Sponsored by some of the largest retailers like Bloomingdales / Macys, the no-profit hosts and mentors half a dozen upcoming designers for 6-18 months since 2012.
It might not be as mainstream as tech, but SF has actually been a hub for the fashion industry, right after LA and NYC for a long time.
Home of athletic and performance brands like Patagonia, North Face, Levi’s, Gap, now SF is emerging as the fashion hub with a strong focus on organic and sustainable apparel.
And of course tech, with winners like Stitchfix and the growing role of social media (Instagram and Pinterest in particular) as the de-facto new brand-builders with the right influencers.
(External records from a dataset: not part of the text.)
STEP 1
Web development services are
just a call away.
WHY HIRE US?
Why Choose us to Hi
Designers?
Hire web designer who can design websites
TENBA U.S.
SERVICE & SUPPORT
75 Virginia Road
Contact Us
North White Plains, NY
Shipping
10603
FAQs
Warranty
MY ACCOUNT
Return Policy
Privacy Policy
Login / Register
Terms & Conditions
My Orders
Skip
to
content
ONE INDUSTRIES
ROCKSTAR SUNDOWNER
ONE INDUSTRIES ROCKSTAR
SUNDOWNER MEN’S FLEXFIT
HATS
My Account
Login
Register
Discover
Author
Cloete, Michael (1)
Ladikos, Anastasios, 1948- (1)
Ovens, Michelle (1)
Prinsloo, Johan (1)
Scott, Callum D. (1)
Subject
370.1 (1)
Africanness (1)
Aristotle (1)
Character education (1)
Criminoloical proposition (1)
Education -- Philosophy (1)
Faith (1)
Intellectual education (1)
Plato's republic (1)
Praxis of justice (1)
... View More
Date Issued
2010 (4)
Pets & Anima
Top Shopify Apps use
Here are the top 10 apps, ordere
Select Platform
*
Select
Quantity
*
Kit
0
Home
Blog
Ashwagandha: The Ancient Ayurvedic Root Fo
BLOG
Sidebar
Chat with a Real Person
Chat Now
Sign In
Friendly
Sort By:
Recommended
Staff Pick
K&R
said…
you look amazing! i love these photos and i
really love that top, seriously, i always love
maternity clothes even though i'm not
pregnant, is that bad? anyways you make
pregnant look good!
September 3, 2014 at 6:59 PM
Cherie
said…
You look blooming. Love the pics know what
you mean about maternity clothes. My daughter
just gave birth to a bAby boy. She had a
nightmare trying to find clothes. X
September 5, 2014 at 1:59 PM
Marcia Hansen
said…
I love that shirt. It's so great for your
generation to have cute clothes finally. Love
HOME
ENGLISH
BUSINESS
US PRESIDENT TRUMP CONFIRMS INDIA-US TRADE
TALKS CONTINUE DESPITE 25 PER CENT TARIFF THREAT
About this and more (ie what laws regulate the engagement between influencers and brands), we discuss with Rachel Fischbein, the SF Fashion Accelerator director in this new Mind-the-chat.

Rachel Fischbein, the Fashion Accelerator

0.43 stuck between Law School and Fashion Marketing
2.06 starting sewing in high school
3.09 story of the Fashion Accelerator
3.30 from Macys Chicago Fashion Accelerator in 2001 to SF
5.10 SF and fashion industry
9.42 sewing machines and the largest cutting table
12.30 the ideal founder (designer) who fits well
19.20 the incubator KPI: number of jobs created
21.20 the economics of fashion: retailers cut & fulfillment
24.21 how far are we from just-in-time manufactory
25.54 how social media is changing the whole industry
29.15 the current laws of transparency of influencers and fashion (disclaimer)
33.40 wearable technology: fad or opportunity?